Türkiye Suriye ve Filistin'de yaşanan insanlık dramıyla neden bu kadar yakından ilgileniyor?

Başbakan Recep Tayyip Erdoğan Türkiye'ye yöneltilen bu sorulara cevabını "Ulusa Sesleniş" konuşmasıyla verdi.

Başbakan, Türkiye'nin ilgisini iki başlıkta özetledi. Birincisi Suriye ve Filistin halkı ile Türk halkının tarihi bağları...

Başbakan, şunları söyledi;

"Biz, oralardaki gelişmelerle, öncelikle insani gerekçelerle mutlaka ama mutlaka ilgilenmek zorundayız. Zira oralarda bizim öz be öz kardeşlerimiz yaşıyor. Orada yaşayan kardeşlerimizle ortak bir tarihimiz, ortak bir kültürümüz, ortak inançlarımız var. Kudüslüler, Gazzeliler, Şamlılar, Halepliler, Çanakkale için, Erzurum için, Kars için, Edirne için nasıl koşup geldiler ve bu topraklarda Türkiyeli kardeşleriyle birlikte kahramanca şehit oldularsa, bugün de bizim, zor zamanlarında onların yanlarında olmamız, insani bir gerekliliktir, insani bir zorunluluktur. Ancak bu millet ali cenabtır. Bu millet, kendisine yapılan iyiliği asla unutmayacak bir millettir. Bu millet, ahde vefada herkesi geride bırakacak kadar cesur ve cömert bir millettir. İşte onun için, herkes sırtını dönse de, biz Filistin’e sırtımızı dönemeyiz."

Başbakan ikinci olarak bölgede ihtiyaç duyulan istikrarı gerekçe gösterdi.

Başbakan Erdoğan, "Herkes Suriye karşısında sessiz ve tepkisiz kalsa da, biz millet olarak sessiz ve tepkisiz kalamayız. İnsani gerekçelere ek olarak biz, bu bölgeyle siyasi ve iktisadi gerekçelerle de çok yakından ilgilenmek durumundayız. Zira bölgenin istikrarı, doğrudan doğruya bizim, kendi ülkemizin, Türkiye’nin istikrarıyla alakalıdır. Bölge ne kadar güven ve huzur içinde olursa, Türkiye de o kadar güven ve huzur içinde olur." dedi.

Başbakan, Fitch'in not arttırımına gitmesi, sanayi üretimi ve ihracatın artmasından sonra ekonomiyle ilgili müjdeli bir haberi daha paylaştı.

Türkiye’nin IMF’ye Borcu 1 Milyar Doların Altına Düştü

Başbakan Erdoğan şunları kaydetti:

“Hepimizi sevindirecek önemli bir gelişmeyi, önemli bir müjdeyi de ilk kez paylaşmak istiyorum.
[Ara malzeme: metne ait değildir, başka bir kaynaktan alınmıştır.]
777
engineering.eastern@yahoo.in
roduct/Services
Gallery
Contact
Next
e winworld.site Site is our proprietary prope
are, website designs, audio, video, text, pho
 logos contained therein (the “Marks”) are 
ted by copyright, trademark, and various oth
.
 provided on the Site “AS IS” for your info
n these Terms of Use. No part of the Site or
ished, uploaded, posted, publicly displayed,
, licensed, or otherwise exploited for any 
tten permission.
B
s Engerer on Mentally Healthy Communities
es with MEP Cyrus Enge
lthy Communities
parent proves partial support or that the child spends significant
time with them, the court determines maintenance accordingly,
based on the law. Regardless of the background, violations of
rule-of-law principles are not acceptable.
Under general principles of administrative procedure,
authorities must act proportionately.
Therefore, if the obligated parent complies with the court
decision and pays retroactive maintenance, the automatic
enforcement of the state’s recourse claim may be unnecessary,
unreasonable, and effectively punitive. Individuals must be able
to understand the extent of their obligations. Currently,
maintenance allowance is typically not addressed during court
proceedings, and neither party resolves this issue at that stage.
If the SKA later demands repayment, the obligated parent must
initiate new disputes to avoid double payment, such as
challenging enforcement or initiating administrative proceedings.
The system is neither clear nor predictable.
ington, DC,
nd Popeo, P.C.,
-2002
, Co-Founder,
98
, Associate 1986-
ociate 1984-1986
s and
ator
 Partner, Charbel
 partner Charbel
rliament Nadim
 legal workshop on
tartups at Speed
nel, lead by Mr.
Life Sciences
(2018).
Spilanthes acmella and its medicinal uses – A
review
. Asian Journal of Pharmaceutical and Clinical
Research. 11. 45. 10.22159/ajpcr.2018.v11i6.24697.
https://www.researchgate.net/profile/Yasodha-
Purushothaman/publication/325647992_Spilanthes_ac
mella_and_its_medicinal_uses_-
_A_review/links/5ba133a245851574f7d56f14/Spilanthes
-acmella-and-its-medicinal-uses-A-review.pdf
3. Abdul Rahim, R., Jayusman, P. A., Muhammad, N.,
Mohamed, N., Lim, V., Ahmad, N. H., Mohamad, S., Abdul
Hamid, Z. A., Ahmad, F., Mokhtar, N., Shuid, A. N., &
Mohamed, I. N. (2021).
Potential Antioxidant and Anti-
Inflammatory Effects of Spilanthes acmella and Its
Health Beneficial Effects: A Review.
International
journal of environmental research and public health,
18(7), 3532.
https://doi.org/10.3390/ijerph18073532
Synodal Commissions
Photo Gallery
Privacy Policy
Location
Türkiye’nin Uluslararası Para Fonu’na olan borcu, uzun yılların ardından ilk kez 1 milyar doların altına düştü ve şu anda 900 milyon dolar borcumuz kaldı. İnşallah, 2013 yılının ilk aylarında (yani Şubat ve Mayıs’ta) yapacağımız ödemelerle, Türkiye’nin Uluslararası Para Fonu IMF’ye borcunu artık tamamen sıfırlıyoruz."

Başbakan, IMF'ye olan borcun bitmesinin yanı sıra Merkez Bankası rezervlerinin de tarihi bir rekora imza attığını söyledi.

Başbakan Erdoğan, "Şu anda, Merkez Bankamızın kasasında, tüm zamanların rekor seviyesi olan, tam 117 milyar 165 milyon dolarımız var. Bu güçlü rezerv, bizi ekonomik krizlere karşı korunaklı hale getirdiği kadar, muhtemel dalgalanmaları da vatandaşımıza hissettirmeden aşmamız için önemli bir araç niteliğini taşıyor." şeklinde konuştu.